Thomas Rap beschikte over een onweerstaanbare charme, waarvoor ook Gerard Kornelis van het Reve bezweek. Het was niet niks om in de deftige, wat opgedirkte uitgeverswereld van de jaren '60 opeens binnen te komen als een soort kwajongen. Die jongensachtigheid deed het hem.
Op zekere dag mocht ik met Thomas mee naar Van het Reve, die toen nog niet verhuisd was naar Friesland, maar met Willem van Albeda op een flatje in Osdorp bivakkeerde. Rap zou zijn 'Veertien etsen' uitbrengen.
Daar aangekomen legde hij me uit hoe het spel gespeeld moest worden.
'Dat vindt Gerard leuk, let maar op.'
Beneden was een rijtje bellen met naamplaatjes en een intercom, merk Bumifoon.

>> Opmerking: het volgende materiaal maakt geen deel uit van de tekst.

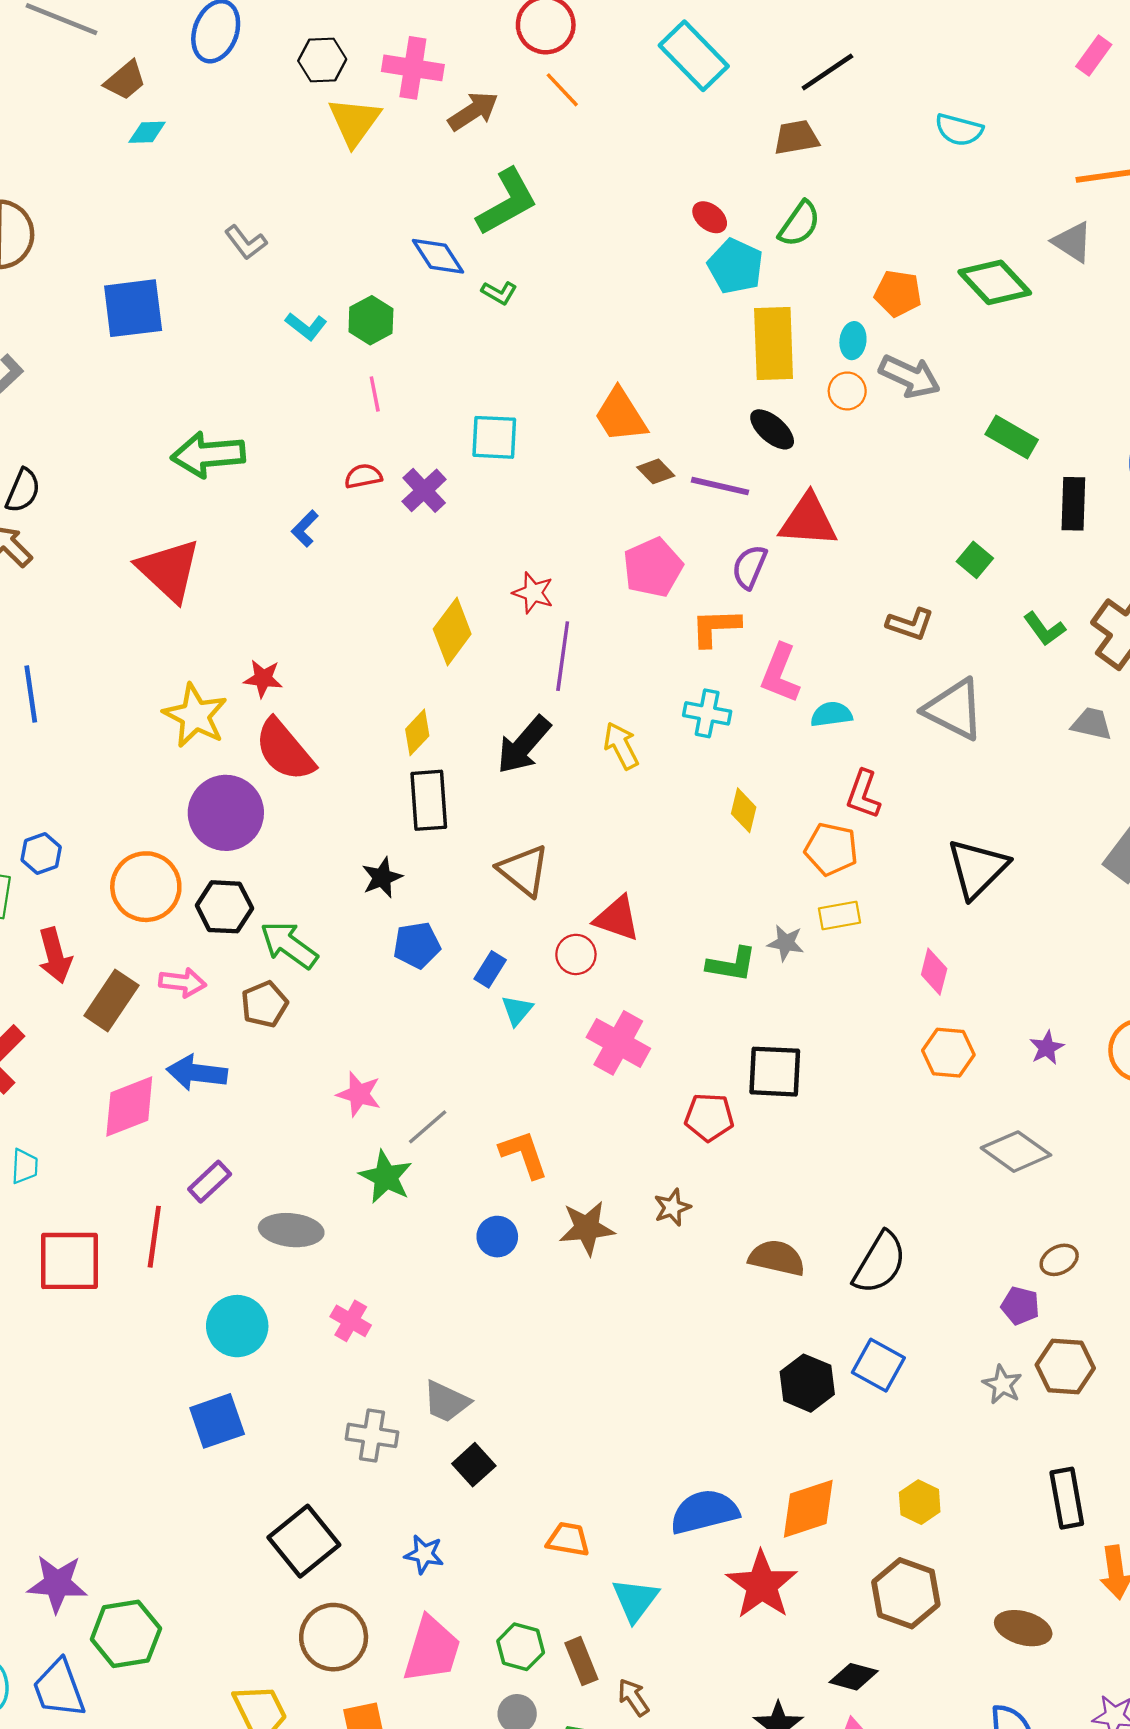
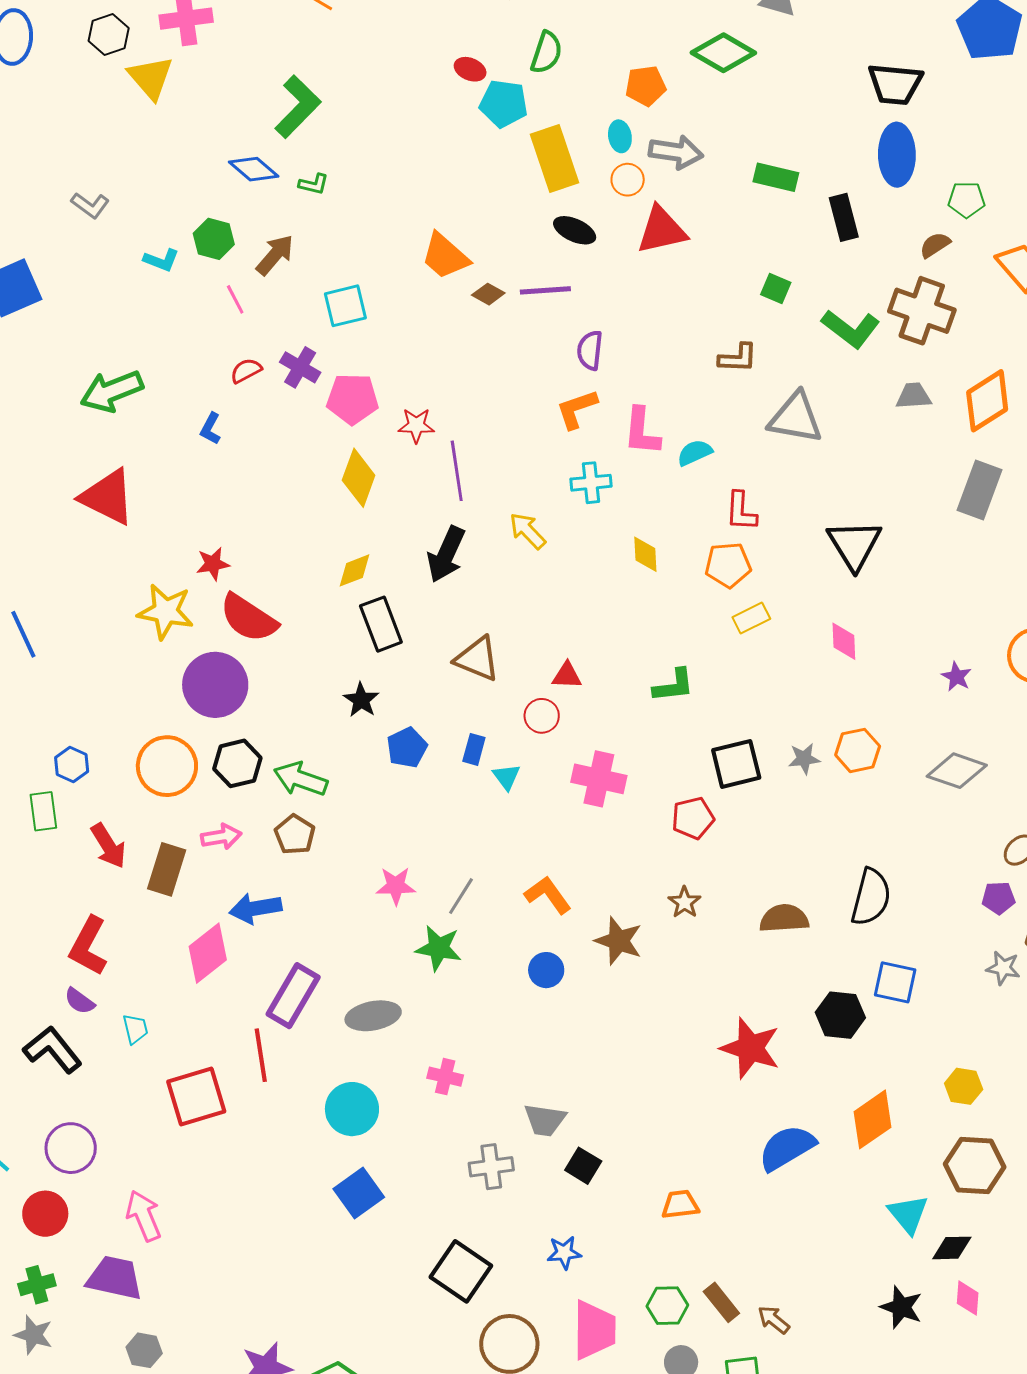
brown arrow: (473, 111) -> (275, 255), moved
red triangle: (808, 520) -> (662, 230), moved
pink pentagon: (653, 567) -> (353, 399), moved, turned -30
green L-shape: (1044, 629) -> (851, 329), size x1.5
yellow diamond: (417, 732) -> (355, 570), turned 42
red triangle: (617, 918) -> (567, 676), size x0.7
gray star: (786, 943) -> (804, 759), moved
orange hexagon: (948, 1053) -> (858, 750), moved
purple rectangle: (210, 1182) -> (293, 996), size x1.6
brown star: (587, 1228) -> (619, 941), turned -30
red star: (762, 1585) -> (750, 1048), moved
cyan triangle: (635, 1600) -> (908, 1214), moved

Thomas Rap belde, lang en nadrukkelijk.
En door de Bumifoon kwam de stem van Gerard van het Reve, die een oude dame nadeed, leek het wel.
'Wiedáár?'
Waarom Rap met een lange uithaal riep:
'Deee Huitgeeverr...'.
Alsof hij iets aan de deur verkocht.
De deur werd opengedrukt. Gegiechel door de Bumifoon.